Images of the protests showed police firing teargas at protesters before charging them with batons. Witnesses said they heard chants inciting an uprising.

Eighteen police officers and seven civilians were injured in the clashes and some of the 137 arrested were executive members of Three Years Jotna,Sankareh said.

The government has also decided to ban Three Years Jotna, Sankareh said, calling it “a subversive, violent and illegal movement”, and suspended two radio stations it accused of inciting violence during demonstrations.

Opposition leaders could not be reached for comment.

Amnesty International said the crackdown on protesters had alarming echoes of the Gambia’s brutal past and would fuel tensions.

“There have been some significant improvements in the country’s human rights record since President Adama Barrow came to power, but the use of excessive force by security forces to disperse protesters risks fuelling tensions and steering the Gambia back to dark days of repression,” the campaign group said.

Sunday’s march follows earlier protests by hundreds of Gambians calling for justice over human rights violations and abuses, including forced disappearances, rape, and murder, which occurred during Jammeh’s 22-year rule.

There have also been previous demonstrations by Jammeh’s supporters in favour of the former dictator’s return from exile in Equatorial Guinea.

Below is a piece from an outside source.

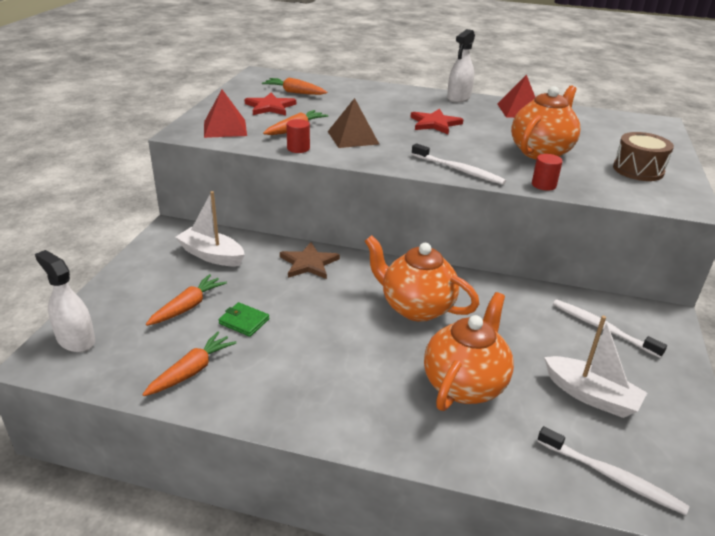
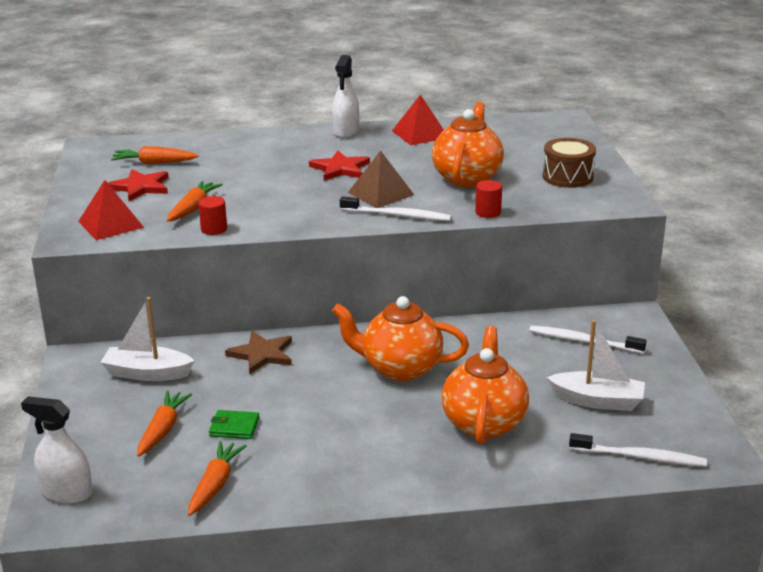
camera: 20 degrees left, 5 degrees down
(353, 137) = (263, 204): brown pyramid -> brown pyramid (381, 193)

Jammeh fled in January 2017 under military pressure from West African countries to respect his election loss to Barrow.

The government has said Jammeh will be arrested for killings, torture and other abuses allegedly committed by his security forces if he returns to the Gambia. Jammeh denies those allegations.

Ismaila Ceesay, a senior lecturer in political science at the University of the Gambia wrote on Twitter that the “disproportionate use of force by police against protesters, the shutting down of media houses & the arrest of journalists marks the dawn of a retreat from our democratic progress”.

Senior officials have previously said the agreement to stand down after three years of the five-year term was a result of Barrow being misled.

“He was misguided and misled into this [agreeing to serve for only three years]. There is no transitional president, he’s not a transitional president. He’s an elected president and executive president,” Barrow’s close adviser Seedy Njie told the Guardian last year. “When they made this agreement, there were a lot of politicians around him who were misguiding him. When he assumed office … he looked at the laws and he realised that he was elected to serve a period of five years.”

After winning plaudits at the beginning of his tenure for committing to respect rights and establish a truth commission to investigate abuses under Jammeh, Barrow is facing multiple challenges.

Critics say that not enough has been done to purge those involved in human rights abuses under the former dictator from the military, police and intelligence service, nor to reduce the size of the security establishment.

In July, dozens of protesters calling for better services in the city of Brikama were tear-gassed and hospitalised. The rapper Killa Ace, arrested with 36 others in August after protests against alleged police brutality, was held for weeks before being released on bail.

Barrow also faces a weak economy, hobbled by massive debts incurred by Jammeh’s government and soaring unemployment.